[Camera geometry data]
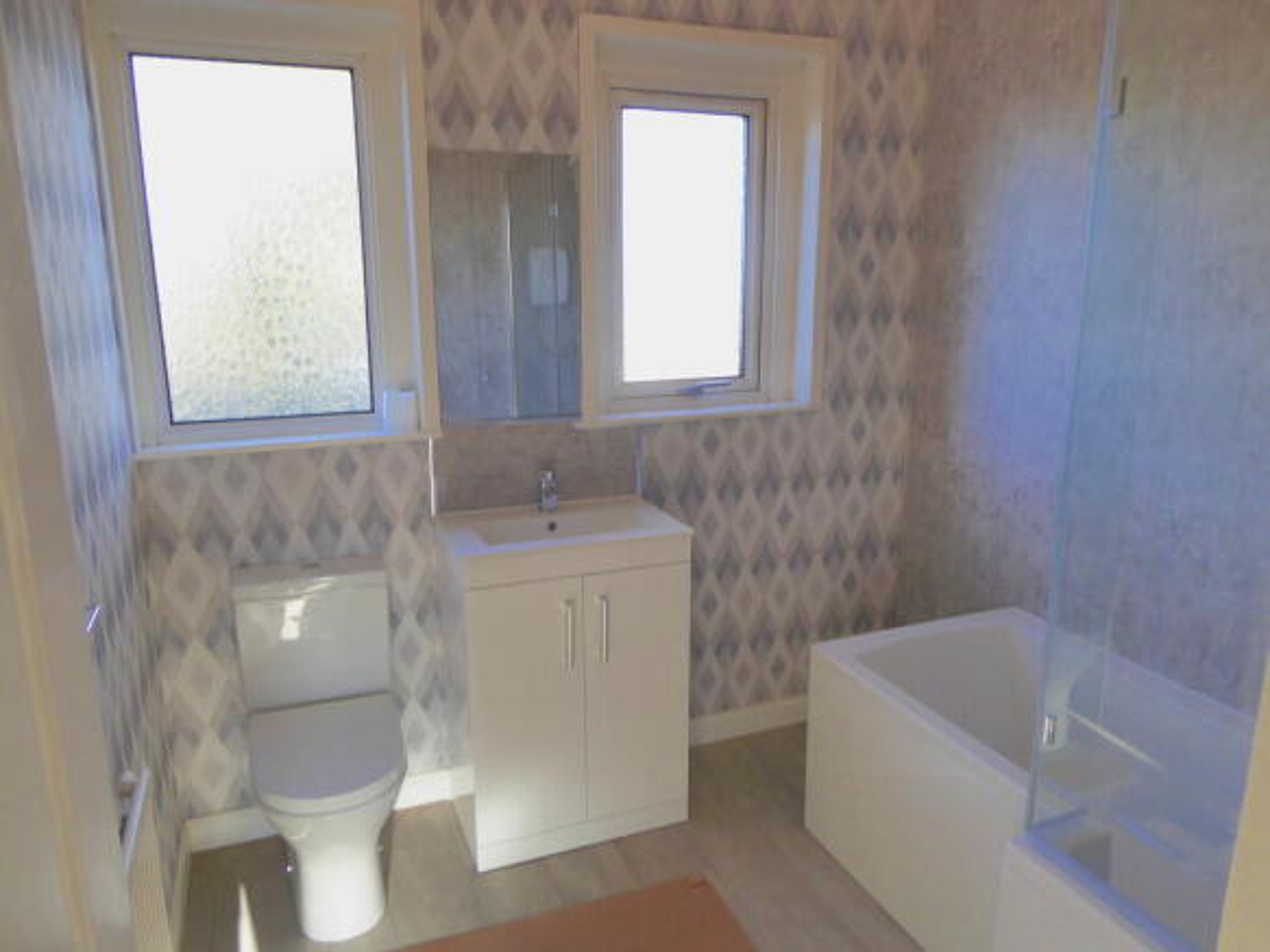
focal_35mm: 25
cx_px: 635
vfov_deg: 54.9
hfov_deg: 69.4
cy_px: 476
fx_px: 917
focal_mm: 4.3
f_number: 3.3
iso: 160
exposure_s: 1/60
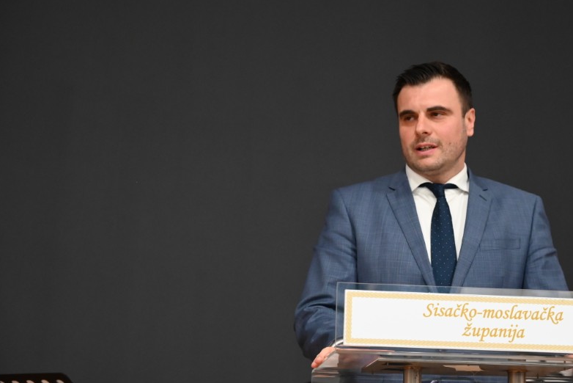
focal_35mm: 103
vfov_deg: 13.3
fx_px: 1640
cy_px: 197
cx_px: 387
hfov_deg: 19.7
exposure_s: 1/60
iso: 3200
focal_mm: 70
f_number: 4
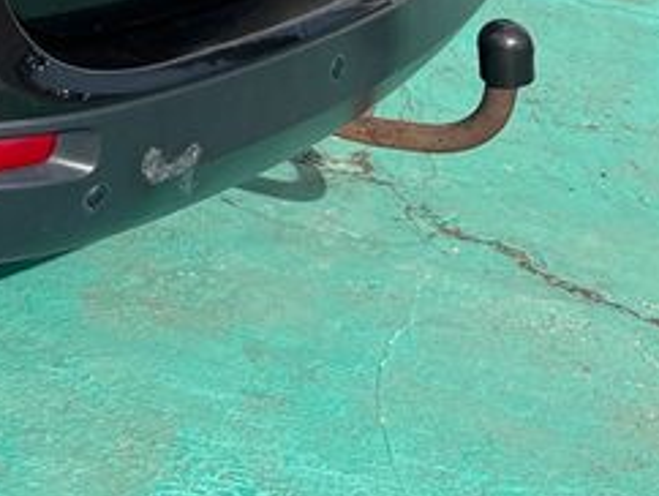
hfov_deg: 15.3
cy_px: -401
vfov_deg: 12.3
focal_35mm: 110
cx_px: -542
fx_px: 2096
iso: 50
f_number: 1.6
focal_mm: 5.1
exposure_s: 1/4651
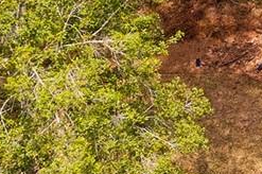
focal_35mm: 162
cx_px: 544
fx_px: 1177
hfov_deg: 11.3
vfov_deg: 7.9
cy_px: -229
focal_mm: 8.67
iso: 220
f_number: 1.8
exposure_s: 1/4000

- EXERCISE BRIEF -
Looking at the records above, extract only the lines from the one with "vfov_deg: 13.3" through the last line, exactly, with the pictures left out.

- OUTPUT FOR THIS EXERCISE -
vfov_deg: 13.3
fx_px: 1640
cy_px: 197
cx_px: 387
hfov_deg: 19.7
exposure_s: 1/60
iso: 3200
focal_mm: 70
f_number: 4
hfov_deg: 15.3
cy_px: -401
vfov_deg: 12.3
focal_35mm: 110
cx_px: -542
fx_px: 2096
iso: 50
f_number: 1.6
focal_mm: 5.1
exposure_s: 1/4651
focal_35mm: 162
cx_px: 544
fx_px: 1177
hfov_deg: 11.3
vfov_deg: 7.9
cy_px: -229
focal_mm: 8.67
iso: 220
f_number: 1.8
exposure_s: 1/4000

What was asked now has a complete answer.